Back in 1994 when Nils Landgren started up his Funk Unit, there were those who asked whether there was actually any need for Swedish funk. After seventeen years, ten albums and several hundreds of concerts, the question has basically answered itself: to find the most fired-up take on this music anywhere, a sound which is inextricably welded into soul, rhythm and blues and jazz, and in which all of the instruments – and the vocals too – have an irresistible rhythmic urgency about them, this is definitely the band to see and hear. And if one turns to the pioneers, godfathers and grandees of the funk world – Maceo Parker and Fred Wesley, the musical prime movers behind James Brown, Ray Parker Jr., or Joe Sample from the Crusaders – then there’s no need to look any further: each and every one of them has played with the Funk Unit.
And the Funk Unit’s story is far from over.
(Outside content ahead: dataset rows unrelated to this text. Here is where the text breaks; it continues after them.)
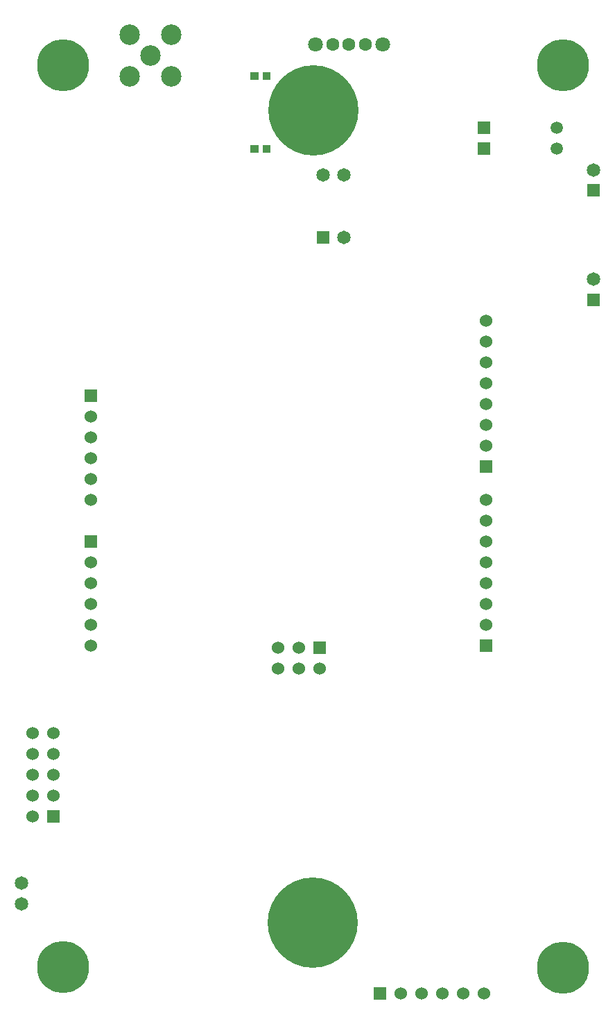
<source format=gbs>
G04 CAM350 V10.0 (Build 275) Date:  Sat Sep 14 14:12:12 2013 *
G04 Database: (Untitled) *
G04 Layer 5: SABOTEN-MB.PHO *
%FSLAX25Y25*%
%MOIN*%
%SFA1.000B1.000*%

%MIA0B0*%
%IPPOS*%
%ADD17R,0.03500X0.03500*%
%ADD19C,0.25000*%
%ADD21C,0.06500*%
%ADD25R,0.06000X0.06000*%
%ADD26C,0.06000*%
%ADD41R,0.06496X0.06496*%
%ADD42C,0.06496*%
%ADD60R,0.05906X0.05906*%
%ADD61C,0.05906*%
%ADD64C,0.09843*%
%ADD65C,0.06299*%
%ADD68C,0.07087*%
%ADD87C,0.43307*%
%LNSABOTEN-MB.PHO*%
%LPD*%
G54D19*
X297508Y31134D03*
X57108Y31234D03*
X57208Y464334D03*
X297408Y464434D03*
G54D21*
X37108Y71734D03*
Y61734D03*
G54D25*
X52608Y103734D03*
X180408Y184734D03*
X70608Y305734D03*
X260608Y271734D03*
X70608Y235734D03*
X260608Y185734D03*
X209608Y18734D03*
G54D26*
X42608Y103734D03*
X52608Y113734D03*
X42608D03*
X52608Y123734D03*
X42608D03*
X52608Y133734D03*
X42608D03*
X52608Y143734D03*
X42608D03*
X180408Y174734D03*
X170408Y184734D03*
Y174734D03*
X160408Y184734D03*
Y174734D03*
X70608Y295734D03*
Y285734D03*
Y275734D03*
Y265734D03*
Y255734D03*
X260608Y281734D03*
Y291734D03*
Y301734D03*
Y311734D03*
Y321734D03*
Y331734D03*
Y341734D03*
X70608Y225734D03*
Y215734D03*
Y205734D03*
Y195734D03*
Y185734D03*
X260608Y195734D03*
Y205734D03*
Y215734D03*
Y225734D03*
Y235734D03*
Y245734D03*
Y255734D03*
X219608Y18734D03*
X229608D03*
X239608D03*
X249608D03*
X259608D03*
G54D41*
X312108Y351734D03*
Y404234D03*
X182108Y381734D03*
G54D42*
X312108Y361577D03*
Y414077D03*
X192108Y381734D03*
Y411734D03*
X182108D03*
G54D60*
X259588Y424234D03*
Y434234D03*
G54D61*
X294628Y424234D03*
Y434234D03*
G54D64*
X99153Y469147D03*
X89153Y459147D03*
X109153D03*
X89153Y479147D03*
X109153D03*
G54D65*
X186734Y474234D03*
X194608D03*
X202482D03*
G54D68*
X210750D03*
X178466D03*
G54D87*
X177408Y442634D03*
X177308Y52734D03*
G54D17*
X155208Y424234D02*
G01X154808D01*
X149408D02*
G01X149008D01*
X155208Y459234D02*
G01X154808D01*
X149408D02*
G01X149008D01*
M02*

</source>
Not even this pandemic was going to hold back their eleventh album. "Originally we wanted to record at Palma Studios in Mallorca, but Corona put a stop to that," Nils Landgren explains. "Then we decided we’d record at "Redhorn District" in Bad Meinberg, but nothing was working in Germany either. So what should we do. Give up? The Funk Unit? No chance! I asked my friend Björn Yttling if we could go to his Ingrid Studio in Stockholm, and he said ‘No problem.’ A few days before the session, the Swedish authorities decided that no more than eight people could assemble indoors at once. So, with the six of us plus just one sound engineer, we managed to stay under the limit."
So it is the core members of the Funk Unit who are to be heard on this album. Together, they form a close-knit clan from the "Stockholm Underground". Apart from Landgren himself, there is Magnum Coltrane Price on bass – he has been a member of the band right from the beginning, and also has a producer credit here. The others, who have gradually become part of the fabric of the band, are Jonas Wall on tenor saxophone, Andy Pfeiler on guitar, Petter Bergander on keyboards and Robert Ikiz on drums. What unites them is best expressed through the title of the new album: "Funk Is My Religion". And it is indeed that veneration of the great idols, combined with their own qualities – personal, individual, and European – which lie at the heart of the unparalleled success of the Nils Landgren Funk Unit, and may also be the secret behind its remarkable and possibly unique longevity.
Everything that goes to make up superb funk is to be found on "Funk Is My Religion" – and more. It starts with the warm soul of the opener "Amanda", in which gentle keyboards, a soft brass section and a dreamy trombone solo all set the tone. Then we move into funk which is still calm but also hard-hitting on "Anyway You Want It". The tempo picks up a lot with "See Ya In Court", then settles into a bouncy groove in the title track and also shows the melancholic, bluesy side on "ES In Memory". Classic, gospelly syncopated funk to get people singing and bopping along to is there in "Doing It For The People"; we’re into a thrilling reminiscence of James Brown in "Play Funk", the jazz soloists have their way with "Brand New Funk" and then on into the exuberant final anthem. We have some great basslines, some slick and energetic back-and-forth between in instrumentals and vocals. As the title of their 2013 album reminds us, there is some top-notch "Teamwork" going on here: as well as Landgren, the album has numbers composed by Price, Pfeiler and Wall.
"Each of the pieces tells a story," says Nils Landgren. "Sometimes they are about people who have inspired us or whom we admire, sometimes they are simply things that need saying - in the same clear way that the title of the album sums up what it’s all about." Among the people remembered here is the great Esbjörn Svensson, who tragically died, and far too young. He helped to launch the Funk Unit, and here Landgren plays "ES In Memoriam", a beautiful, sad melody on trombone. Another hallmark of Landgren is his admiration for strong women. So, on this album, young poet Amanda Gorman, "who made such a strong impression at the inauguration of Joe Biden", and Kamala Harris, the first female, black and Asian-American vice-president are both dedicatees of songs which express respect and admiration, soulfulness and love.
The album is in part a celebration of the USA as "the largest and most important democracy. I keep in touch with events there in spite of the pandemic and want to pay tribute to those who have fought for its founding principles," says Landgren. It is also the country which allowed him to find the musical roots which he has gone on to develop. "Without my father playing jazz trumpet, and without the soul records my older brother played me, what we do wouldn't exist. This is such a tasty soup with so many ingredients." In essence, "Funk Is My Religion" also carries the legacy of many predecessors and role models for this incomparably physical and vital music: "It's fantastic. It’s no plastic!", as the lyrics of "Play Funk" describe it. What started in Sweden can reach out to the whole world. As the title of the closing track makes unmistakably clear: "NLFU will never stop"!